● Explore the material:
a - According to the text on object-level authorization failures, what does cross-tenant access break?
b - Write what comes next in the text on object-level authorization failures, picking up after its final line.

● Text block:
Object-level authorization failures (BOLA/IDOR) lead to cross-account data exposure and unauthorized state changes across APIs, web, mobile, and microservices. Treat every object reference as untrusted until proven bound to the caller.

Attack Surface

Scope

  • Horizontal access: access another subject's objects of the same type
  • Vertical access: access privileged objects/actions (admin-only, staff-only)
  • Cross-tenant access: break isolation boundaries in multi-tenant systems
  • Cross-service access: token or context accepted by the wrong service

Reference Locations

  • Paths, query params, JSON bodies, form-data, headers, cookies
  • JWT claims, GraphQL arguments, WebSocket messages, gRPC messages

Identifier Forms

  • Integers, UUID/ULID/CUID, Snowflake, slugs
  • Composite keys (e.g., {orgId}:{userId})

● Data provided:

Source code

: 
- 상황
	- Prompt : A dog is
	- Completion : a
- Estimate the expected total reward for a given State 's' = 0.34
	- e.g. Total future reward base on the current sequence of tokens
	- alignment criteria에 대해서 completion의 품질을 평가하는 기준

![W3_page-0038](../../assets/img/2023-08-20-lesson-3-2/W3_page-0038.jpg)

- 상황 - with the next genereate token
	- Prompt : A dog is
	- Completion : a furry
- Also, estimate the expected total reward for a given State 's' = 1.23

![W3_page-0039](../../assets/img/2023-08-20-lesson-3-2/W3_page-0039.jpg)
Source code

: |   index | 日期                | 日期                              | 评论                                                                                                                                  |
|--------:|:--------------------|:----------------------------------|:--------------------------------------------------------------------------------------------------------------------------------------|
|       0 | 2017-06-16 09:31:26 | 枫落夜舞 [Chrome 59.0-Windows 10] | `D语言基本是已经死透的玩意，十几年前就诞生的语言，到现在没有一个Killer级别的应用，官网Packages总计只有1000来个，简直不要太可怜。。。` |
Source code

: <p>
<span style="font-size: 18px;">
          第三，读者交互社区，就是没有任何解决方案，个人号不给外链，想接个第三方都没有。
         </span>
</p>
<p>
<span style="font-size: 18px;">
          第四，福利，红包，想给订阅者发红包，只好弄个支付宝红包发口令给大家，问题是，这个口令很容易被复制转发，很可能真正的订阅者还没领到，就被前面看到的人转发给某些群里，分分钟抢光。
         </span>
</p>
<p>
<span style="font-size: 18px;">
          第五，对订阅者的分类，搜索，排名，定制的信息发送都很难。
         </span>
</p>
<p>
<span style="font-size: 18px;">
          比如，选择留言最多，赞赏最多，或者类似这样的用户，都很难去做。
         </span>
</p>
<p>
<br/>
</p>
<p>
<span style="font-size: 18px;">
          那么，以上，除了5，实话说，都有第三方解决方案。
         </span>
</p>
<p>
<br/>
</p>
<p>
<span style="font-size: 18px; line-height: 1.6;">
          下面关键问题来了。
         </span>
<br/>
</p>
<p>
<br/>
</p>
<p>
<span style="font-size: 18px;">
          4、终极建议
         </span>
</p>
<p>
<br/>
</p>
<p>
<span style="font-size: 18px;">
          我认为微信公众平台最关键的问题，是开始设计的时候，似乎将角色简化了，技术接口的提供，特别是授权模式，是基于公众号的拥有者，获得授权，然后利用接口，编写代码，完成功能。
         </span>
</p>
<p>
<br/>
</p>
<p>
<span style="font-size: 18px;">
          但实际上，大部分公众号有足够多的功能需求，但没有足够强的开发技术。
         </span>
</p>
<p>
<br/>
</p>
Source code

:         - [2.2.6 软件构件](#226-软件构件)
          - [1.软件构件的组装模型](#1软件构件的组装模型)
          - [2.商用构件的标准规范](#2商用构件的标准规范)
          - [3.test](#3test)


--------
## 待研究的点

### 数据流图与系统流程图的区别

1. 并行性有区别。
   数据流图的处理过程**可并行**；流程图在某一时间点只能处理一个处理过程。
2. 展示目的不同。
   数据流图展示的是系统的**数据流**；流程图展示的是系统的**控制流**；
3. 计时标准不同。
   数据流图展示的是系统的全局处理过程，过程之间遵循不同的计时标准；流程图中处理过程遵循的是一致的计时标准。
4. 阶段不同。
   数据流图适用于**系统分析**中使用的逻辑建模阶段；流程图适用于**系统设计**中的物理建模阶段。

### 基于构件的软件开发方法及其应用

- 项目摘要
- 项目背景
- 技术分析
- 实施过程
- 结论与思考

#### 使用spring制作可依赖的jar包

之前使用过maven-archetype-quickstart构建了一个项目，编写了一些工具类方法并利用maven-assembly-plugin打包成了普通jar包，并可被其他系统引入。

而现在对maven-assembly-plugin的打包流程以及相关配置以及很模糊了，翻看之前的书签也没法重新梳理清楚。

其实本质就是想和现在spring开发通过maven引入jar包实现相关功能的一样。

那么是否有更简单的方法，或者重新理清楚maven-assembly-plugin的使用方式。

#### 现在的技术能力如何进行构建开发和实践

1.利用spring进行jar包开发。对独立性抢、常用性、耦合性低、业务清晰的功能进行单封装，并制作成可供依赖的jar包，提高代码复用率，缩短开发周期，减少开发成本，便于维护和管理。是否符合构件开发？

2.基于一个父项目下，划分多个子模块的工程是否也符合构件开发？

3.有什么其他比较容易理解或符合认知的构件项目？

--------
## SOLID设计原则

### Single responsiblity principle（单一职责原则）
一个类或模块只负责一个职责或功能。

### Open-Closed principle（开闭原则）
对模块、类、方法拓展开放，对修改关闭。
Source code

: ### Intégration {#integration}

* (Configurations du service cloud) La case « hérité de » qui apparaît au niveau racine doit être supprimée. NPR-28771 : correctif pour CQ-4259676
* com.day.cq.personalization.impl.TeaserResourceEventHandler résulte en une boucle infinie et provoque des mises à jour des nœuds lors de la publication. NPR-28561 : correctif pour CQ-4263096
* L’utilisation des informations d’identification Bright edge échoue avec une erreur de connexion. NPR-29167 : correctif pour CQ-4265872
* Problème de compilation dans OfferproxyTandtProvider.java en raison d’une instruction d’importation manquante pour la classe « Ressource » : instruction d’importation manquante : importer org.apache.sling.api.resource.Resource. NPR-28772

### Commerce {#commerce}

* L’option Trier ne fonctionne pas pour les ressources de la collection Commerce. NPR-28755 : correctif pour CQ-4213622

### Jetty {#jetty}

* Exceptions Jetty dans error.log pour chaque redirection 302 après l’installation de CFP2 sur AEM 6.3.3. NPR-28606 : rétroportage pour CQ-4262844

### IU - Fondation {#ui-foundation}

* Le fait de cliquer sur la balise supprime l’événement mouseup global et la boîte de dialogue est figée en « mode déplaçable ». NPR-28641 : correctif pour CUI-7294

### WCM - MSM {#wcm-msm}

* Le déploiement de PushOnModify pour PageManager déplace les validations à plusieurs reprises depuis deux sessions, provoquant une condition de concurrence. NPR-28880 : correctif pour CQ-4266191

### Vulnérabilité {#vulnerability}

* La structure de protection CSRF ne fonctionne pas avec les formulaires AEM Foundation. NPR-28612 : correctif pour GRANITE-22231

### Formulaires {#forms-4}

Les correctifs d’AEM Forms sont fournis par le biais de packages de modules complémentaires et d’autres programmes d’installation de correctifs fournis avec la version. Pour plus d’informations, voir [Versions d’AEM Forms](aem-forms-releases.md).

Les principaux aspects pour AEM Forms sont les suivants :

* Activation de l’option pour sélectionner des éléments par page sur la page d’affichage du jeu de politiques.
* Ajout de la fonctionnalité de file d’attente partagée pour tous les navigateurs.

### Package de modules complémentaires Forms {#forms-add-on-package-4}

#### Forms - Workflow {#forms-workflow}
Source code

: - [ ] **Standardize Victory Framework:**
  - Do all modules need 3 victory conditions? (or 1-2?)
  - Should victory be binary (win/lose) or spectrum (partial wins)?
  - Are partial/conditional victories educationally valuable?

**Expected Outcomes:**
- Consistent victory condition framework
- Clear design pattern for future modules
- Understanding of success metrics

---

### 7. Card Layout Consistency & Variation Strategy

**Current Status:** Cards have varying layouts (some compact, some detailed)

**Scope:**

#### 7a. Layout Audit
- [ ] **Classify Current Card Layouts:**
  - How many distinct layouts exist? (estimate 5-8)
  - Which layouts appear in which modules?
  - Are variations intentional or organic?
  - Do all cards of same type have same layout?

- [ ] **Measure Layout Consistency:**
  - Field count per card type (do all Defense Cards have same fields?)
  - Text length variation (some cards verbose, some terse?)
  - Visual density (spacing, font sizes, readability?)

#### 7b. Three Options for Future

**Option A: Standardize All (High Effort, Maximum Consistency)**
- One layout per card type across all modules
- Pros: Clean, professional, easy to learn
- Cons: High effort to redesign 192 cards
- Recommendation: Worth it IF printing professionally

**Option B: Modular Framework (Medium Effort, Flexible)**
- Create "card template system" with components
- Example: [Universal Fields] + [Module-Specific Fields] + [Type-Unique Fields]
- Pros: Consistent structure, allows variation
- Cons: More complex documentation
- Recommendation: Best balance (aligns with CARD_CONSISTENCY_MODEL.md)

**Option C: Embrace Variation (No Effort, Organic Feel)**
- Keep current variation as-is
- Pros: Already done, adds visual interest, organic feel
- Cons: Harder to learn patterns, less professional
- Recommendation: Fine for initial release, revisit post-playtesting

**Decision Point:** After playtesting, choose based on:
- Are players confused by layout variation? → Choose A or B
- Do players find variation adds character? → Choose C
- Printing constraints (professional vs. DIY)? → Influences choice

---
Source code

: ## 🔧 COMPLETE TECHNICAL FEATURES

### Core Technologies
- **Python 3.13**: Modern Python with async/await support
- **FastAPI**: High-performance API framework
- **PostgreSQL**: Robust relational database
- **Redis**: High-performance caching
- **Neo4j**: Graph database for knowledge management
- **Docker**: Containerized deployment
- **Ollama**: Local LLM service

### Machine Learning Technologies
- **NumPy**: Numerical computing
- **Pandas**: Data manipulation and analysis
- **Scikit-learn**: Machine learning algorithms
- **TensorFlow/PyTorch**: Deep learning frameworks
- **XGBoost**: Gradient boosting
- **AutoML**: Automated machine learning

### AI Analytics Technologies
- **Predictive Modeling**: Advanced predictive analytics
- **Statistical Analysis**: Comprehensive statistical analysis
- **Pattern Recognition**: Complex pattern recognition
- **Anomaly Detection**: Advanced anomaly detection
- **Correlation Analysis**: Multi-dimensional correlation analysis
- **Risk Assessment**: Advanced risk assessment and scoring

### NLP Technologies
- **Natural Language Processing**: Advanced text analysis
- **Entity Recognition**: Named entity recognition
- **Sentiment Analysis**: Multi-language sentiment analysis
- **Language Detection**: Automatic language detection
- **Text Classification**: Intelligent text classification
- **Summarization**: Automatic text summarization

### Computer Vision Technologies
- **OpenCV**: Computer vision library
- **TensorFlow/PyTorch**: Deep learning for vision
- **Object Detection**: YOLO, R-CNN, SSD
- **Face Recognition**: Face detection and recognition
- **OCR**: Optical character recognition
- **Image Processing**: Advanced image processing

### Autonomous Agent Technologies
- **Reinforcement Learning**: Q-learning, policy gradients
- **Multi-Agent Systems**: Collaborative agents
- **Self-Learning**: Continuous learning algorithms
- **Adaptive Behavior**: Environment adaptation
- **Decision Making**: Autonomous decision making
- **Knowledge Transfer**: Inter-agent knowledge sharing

● Outputs in order:
a - Isolation boundaries in multi-tenant systems.

b -
  • Opaque tokens, base64/hex-encoded blobs

Relationship References

  • parentId, ownerId, accountId, tenantId, organization, teamId, projectId, subscriptionId

Expansion/Projection Knobs

  • fields, include, expand, projection, with, select, populate
  • Often bypass authorization in resolvers or serializers

High-Value Targets

  • Exports/backups/reporting endpoints (CSV/PDF/ZIP)
  • Messaging/mailbox/notifications, audit logs, activity feeds
  • Billing: invoices, payment methods, transactions, credits
  • Healthcare/education records, HR documents, PII/PHI/PCI
  • Admin/staff tools, impersonation/session management
  • File/object storage keys (S3/GCS signed URLs, share links)
  • Background jobs: import/export job IDs, task results
  • Multi-tenant resources: organizations, workspaces, projects

Reconnaissance

Parameter Analysis

  • Pagination/cursors: page[offset], page[limit], cursor, nextPageToken (often reveal or accept cross-tenant/state)
  • Directory/list endpoints as seeders: search/list/suggest/export often leak object IDs for secondary exploitation

Enumeration Techniques

  • Alternate types: {"id":123} vs {"id":"123"}, arrays vs scalars, objects vs scalars
  • Edge values: null/empty/0/-1/MAX_INT, scientific notation, overflows
  • Duplicate keys/parameter pollution: id=1&id=2, JSON duplicate keys {"id":1,"id":2} (parser precedence)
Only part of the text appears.